Bacaan untuk Ditelaah —
<<<<

Pandangan Islam Terhadap Tindak Kriminalitas Remaja

Opini520 Views

 

 

Penulis: Revista Rizky | Mahasiswi Pascasarjana Universitas Negeri Malang

 

RADARINDONESIANEWS.COM, JAKARTA– Baru-baru ini kita dikejutkan kembali adanya pemberitaan remaja membunuh satu keluarga di Penajam Paser Utara. Sadis bukan main, seorang remaja yang masih duduk di bangku Sekolah Menengah Atas ini rela membunuh satu keluarga akibat dendam si pelaku terhadap satu keluarga (para korban) karena cintanya bersama anak dari korban ditolak.

Sadisnya ia membunuh satu persatu anggota keluarga tersebut dari Ayah, Ibu, kedua adik mantan pacar, dan terakhir membunuh mantan pacarnya dengan menggunakan parang. Sebelum pelaku melancarkan aksinya, terlebih dahulu ia bersama kawan-kawannya berpesta minuman keras.

Kasus yang terjadi ini bukanlah satu-satunya kasus yang ada di Indonesia berkaitan dengan moral dan tindak kriminal di mana pelakunya adalah remaja usia 15-18 tahun.

Menurut data dari Direktoral Jenderal Permasyarakatan Kementerian Hukum dan Hak Asasi Manusia, seperti ditulis kompas (14/2/2024) tercatat 2.000 anak berkonflik dengan hukum. Per 26 Agustus 2023, sebanyak 1.467 anak berstatus tahanan dan masih menjalani proses peradilan, sementara 526 anak sedang menjalani hukum sebagai narapidana.

>>>>

Entri data yang tersimpan
<<<<

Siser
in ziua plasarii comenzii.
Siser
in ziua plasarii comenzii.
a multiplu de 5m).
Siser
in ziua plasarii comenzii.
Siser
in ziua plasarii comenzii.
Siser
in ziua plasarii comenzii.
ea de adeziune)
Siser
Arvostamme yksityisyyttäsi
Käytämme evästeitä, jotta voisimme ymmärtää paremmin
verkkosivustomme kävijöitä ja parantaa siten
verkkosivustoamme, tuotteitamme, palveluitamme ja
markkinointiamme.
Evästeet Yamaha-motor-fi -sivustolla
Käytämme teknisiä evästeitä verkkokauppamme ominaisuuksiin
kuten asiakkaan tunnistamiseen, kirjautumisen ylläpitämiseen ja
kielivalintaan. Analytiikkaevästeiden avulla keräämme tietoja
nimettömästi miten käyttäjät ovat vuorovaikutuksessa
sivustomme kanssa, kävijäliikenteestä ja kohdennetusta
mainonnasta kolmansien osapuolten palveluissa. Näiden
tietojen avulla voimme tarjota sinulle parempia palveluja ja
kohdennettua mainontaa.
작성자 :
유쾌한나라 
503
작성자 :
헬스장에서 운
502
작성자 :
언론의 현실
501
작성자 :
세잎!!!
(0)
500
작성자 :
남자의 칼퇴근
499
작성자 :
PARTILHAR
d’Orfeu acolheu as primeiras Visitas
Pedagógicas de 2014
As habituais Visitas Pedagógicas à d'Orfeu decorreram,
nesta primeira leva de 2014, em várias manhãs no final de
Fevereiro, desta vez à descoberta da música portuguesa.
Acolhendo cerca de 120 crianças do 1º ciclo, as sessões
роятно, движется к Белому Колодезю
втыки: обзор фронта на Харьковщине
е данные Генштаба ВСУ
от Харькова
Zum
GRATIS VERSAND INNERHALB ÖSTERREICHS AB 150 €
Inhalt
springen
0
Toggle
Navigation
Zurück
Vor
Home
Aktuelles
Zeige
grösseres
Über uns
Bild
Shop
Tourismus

>>>>

Soal Latihan —
Tuliskan kembali secara persis bagian teks tentang kriminalitas remaja yang dibuka dengan kata-kata "Sadisnya ia membunuh" dan ditutup dengan "hukum sebagai narapidana.".

Penyelesaian Soal —
Sadisnya ia membunuh satu persatu anggota keluarga tersebut dari Ayah, Ibu, kedua adik mantan pacar, dan terakhir membunuh mantan pacarnya dengan menggunakan parang. Sebelum pelaku melancarkan aksinya, terlebih dahulu ia bersama kawan-kawannya berpesta minuman keras.

Kasus yang terjadi ini bukanlah satu-satunya kasus yang ada di Indonesia berkaitan dengan moral dan tindak kriminal di mana pelakunya adalah remaja usia 15-18 tahun.

Menurut data dari Direktoral Jenderal Permasyarakatan Kementerian Hukum dan Hak Asasi Manusia, seperti ditulis kompas (14/2/2024) tercatat 2.000 anak berkonflik dengan hukum. Per 26 Agustus 2023, sebanyak 1.467 anak berstatus tahanan dan masih menjalani proses peradilan, sementara 526 anak sedang menjalani hukum sebagai narapidana.